Es ist nämlich so, dass nicht nur der eigentliche Verlauf der Story dürftig ausgefallen ist, sondern auch das bei faszinierender Science Fiction nötige Drumherum. Die Science und der gesamte Hintergrund fehlen nahezu komplett. Ein mangelhafter wissenschaftlicher Unterbau muss wiederum kein Malus sein, wenn der Rest passt. Aber ein wenig Recherche vor dem Schreiben des Werks hätte es doch sein können. Oder zumindest die Lektüre eines populärwissenschaftlichen Buchs wie Der Weg zum Mars: Aufbruch in eine neue Welt (Hrsg. Sascha Mamczak und Sebastian Pirling). Dann wäre die Geschichte nicht an der Oberfläche verhaftet geblieben.

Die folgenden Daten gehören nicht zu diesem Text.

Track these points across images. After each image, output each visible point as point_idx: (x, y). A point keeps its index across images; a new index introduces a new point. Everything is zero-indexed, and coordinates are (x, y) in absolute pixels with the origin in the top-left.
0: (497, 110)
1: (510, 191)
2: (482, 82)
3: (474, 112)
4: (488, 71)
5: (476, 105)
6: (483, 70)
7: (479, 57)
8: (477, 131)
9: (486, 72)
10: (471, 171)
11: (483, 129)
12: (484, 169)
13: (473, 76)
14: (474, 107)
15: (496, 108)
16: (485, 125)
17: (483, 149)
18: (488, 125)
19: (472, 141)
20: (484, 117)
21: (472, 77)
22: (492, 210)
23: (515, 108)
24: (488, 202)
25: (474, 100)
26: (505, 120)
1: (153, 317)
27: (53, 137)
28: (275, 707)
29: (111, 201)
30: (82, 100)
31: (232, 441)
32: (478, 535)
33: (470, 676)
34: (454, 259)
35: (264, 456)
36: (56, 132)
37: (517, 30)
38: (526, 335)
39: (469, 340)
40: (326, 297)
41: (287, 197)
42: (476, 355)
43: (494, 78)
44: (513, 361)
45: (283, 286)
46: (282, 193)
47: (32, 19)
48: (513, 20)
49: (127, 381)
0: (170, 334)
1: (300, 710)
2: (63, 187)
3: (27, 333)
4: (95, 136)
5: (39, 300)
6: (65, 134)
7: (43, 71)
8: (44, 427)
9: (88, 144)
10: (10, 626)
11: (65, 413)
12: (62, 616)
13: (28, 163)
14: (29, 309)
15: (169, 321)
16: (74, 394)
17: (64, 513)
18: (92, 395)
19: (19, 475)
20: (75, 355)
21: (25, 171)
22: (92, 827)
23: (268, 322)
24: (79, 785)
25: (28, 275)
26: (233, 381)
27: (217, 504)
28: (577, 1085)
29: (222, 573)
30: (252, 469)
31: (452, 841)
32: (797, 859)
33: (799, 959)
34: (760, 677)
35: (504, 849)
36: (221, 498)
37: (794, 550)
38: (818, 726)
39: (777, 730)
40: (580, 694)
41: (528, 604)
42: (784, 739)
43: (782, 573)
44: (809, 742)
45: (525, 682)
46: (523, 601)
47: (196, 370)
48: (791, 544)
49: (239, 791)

Die eigentliche Story, die übrigens im krassen Widerspruch zum Untertitel nicht von einer Reise handelt, dreht sich um die Crew des Raumschiffs Celeste. Sie wird zum Mars geschickt, um diesen zu besiedeln. Dort trifft man auf echsenartige Aliens, die E’Kturi, die den Menschen in jeder Hinsicht überlegen scheinen. Die E’Kturi haben beschlossen, die Menschheit aufgrund des Verhaltens der wenigen Marsbesucher von der Erde zu bewerten. Falls die Prüfung nicht bestanden wird, soll die Menschheit technisch zurückgestuft werden. Also ziehen die Aliens flugs in die Marsstation der Menschen ein und das Schicksal nimmt seinen Lauf.
Nahezu alle handelnden Personen des Romans sind Schablonen. Natürlich ist der Kommandant der ersten Marsbesiedelungsmission, der Finne Alvar Lajunen, der Umsichtigste von allen und, natürlich, ist sein Stellvertreter Michael Harris, ein US-amerikanischer Hitzkopf und ehemaliger US-Air-Force-Pilot, recht schnell sein interner Widersacher, der ihm vor der Beurteilung der Aliens das Leben schwermacht. Und, logisch, Hana Lajunen, seine Frau, möchte ebenfalls zum Mars fliegen, muss aber zunächst aussetzen und warten bis die zweite Mission, die Destiny, startet, bis sie dann doch eingreifen darf. Die Aliens sind irgendwie allwissend, lassen sich aber tölpelhaft ausspionieren. Mit den geklauten Informationen baut die NASA geschwind ein Raumschiff mit extraterrestrischer Technologie nach, umgeht jede Art von »Forschung und Entwicklung« der Weltraumtechnik, und flitzt damit durchs All. Das schlimmste personifizierte Klischee ist jedoch der fiese und böse NASA-Befehlshaber, der an Eindimensionalität kaum zu überbieten ist. Die restliche Marslandecrew bleibt so blass und schemenhaft, dass man sich die einzelnen Personen nur mühsam anhand der Namen und Nationalitäten merken kann.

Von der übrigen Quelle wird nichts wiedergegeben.